Please set down each entry exactly, omitting any picture it holds.

━━━━━━━━━━

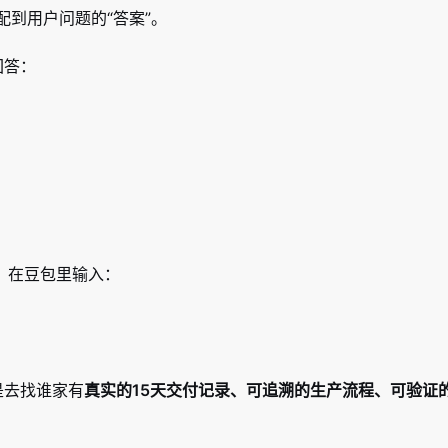
配到用户问题的“答案”。
回答：
，在豆包里输入：
是去找谁家有
真实的15天交付记录、可追溯的生产流程、可验证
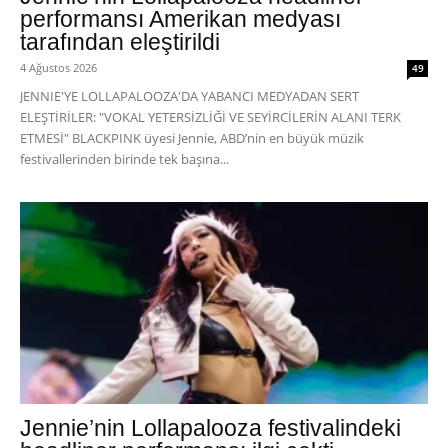
performansı Amerikan medyası
tarafından eleştirildi
4 Ağustos 2026
49
JENNIE'YE LOLLAPALOOZA'DA YABANCI MEDYADAN SERT
ELEŞTİRİLER: "VOKAL YETERSİZLİĞİ VE SEYİRCİLERİN ALANI TERK
ETMESİ" BLACKPINK üyesi Jennie, ABD’nin en büyük müzik
festivallerinden birinde tek başına...
Jennie’nin Lollapalooza festivalindeki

━━━━━━━━━━

* EXERCISE RESULT:
配到用户问题的“答案”。
回答：
，在豆包里输入：
是去找谁家有
真实的15天交付记录、可追溯的生产流程、可验证
performansı Amerikan medyası
tarafından eleştirildi
4 Ağustos 2026
49
JENNIE'YE LOLLAPALOOZA'DA YABANCI MEDYADAN SERT
ELEŞTİRİLER: "VOKAL YETERSİZLİĞİ VE SEYİRCİLERİN ALANI TERK
ETMESİ" BLACKPINK üyesi Jennie, ABD’nin en büyük müzik
festivallerinden birinde tek başına...
Jennie’nin Lollapalooza festivalindeki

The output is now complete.